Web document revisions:
----
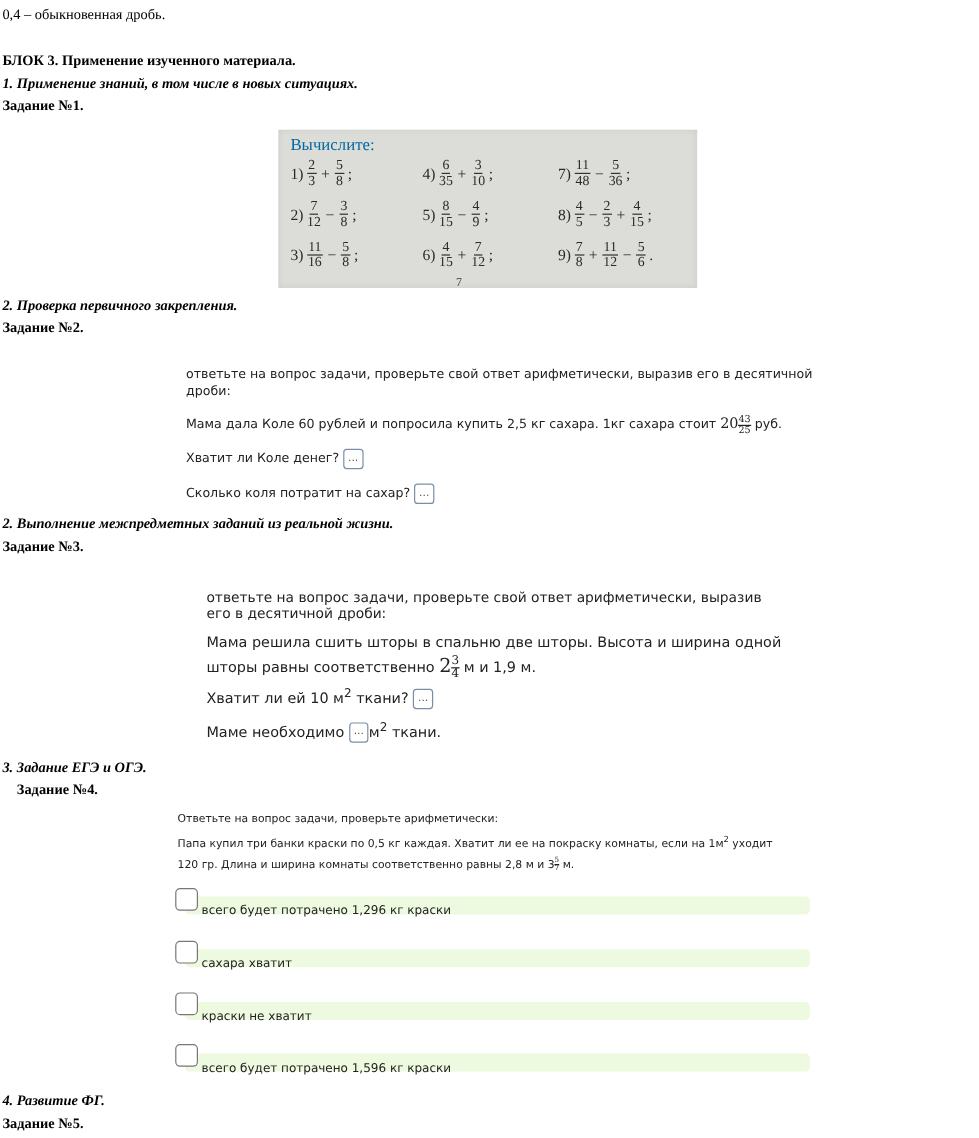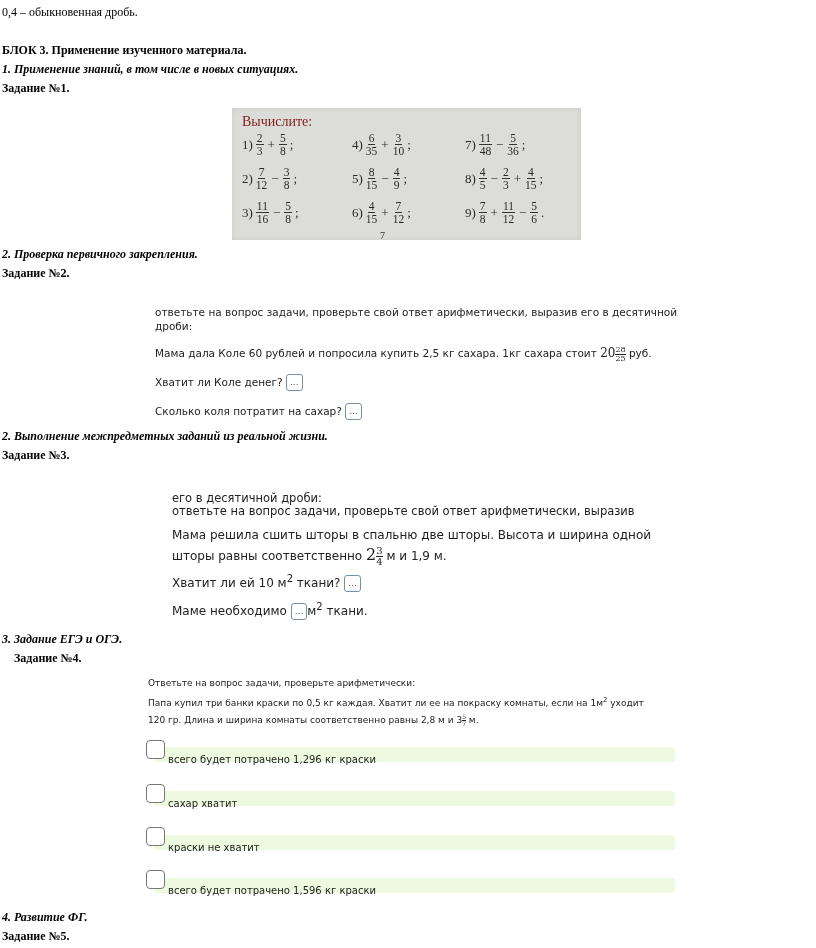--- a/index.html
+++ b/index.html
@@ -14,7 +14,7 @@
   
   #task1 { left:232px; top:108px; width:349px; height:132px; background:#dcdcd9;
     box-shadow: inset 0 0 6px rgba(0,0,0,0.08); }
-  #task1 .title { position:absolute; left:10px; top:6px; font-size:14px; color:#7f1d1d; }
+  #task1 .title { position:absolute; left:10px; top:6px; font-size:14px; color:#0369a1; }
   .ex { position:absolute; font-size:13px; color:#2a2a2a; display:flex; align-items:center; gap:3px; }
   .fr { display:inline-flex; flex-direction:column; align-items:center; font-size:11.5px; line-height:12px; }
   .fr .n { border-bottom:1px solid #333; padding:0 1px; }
----
■ Work item: Write out an exact transcription of the line with "width:349px; height:132px; background:#dcdcd9;" and of each line after it; stop at the end of the records.

■ Solved problem:
   #task1 { left:232px; top:108px; width:349px; height:132px; background:#dcdcd9;
     box-shadow: inset 0 0 6px rgba(0,0,0,0.08); }
-  #task1 .title { position:absolute; left:10px; top:6px; font-size:14px; color:#7f1d1d; }
+  #task1 .title { position:absolute; left:10px; top:6px; font-size:14px; color:#0369a1; }
   .ex { position:absolute; font-size:13px; color:#2a2a2a; display:flex; align-items:center; gap:3px; }
   .fr { display:inline-flex; flex-direction:column; align-items:center; font-size:11.5px; line-height:12px; }
   .fr .n { border-bottom:1px solid #333; padding:0 1px; }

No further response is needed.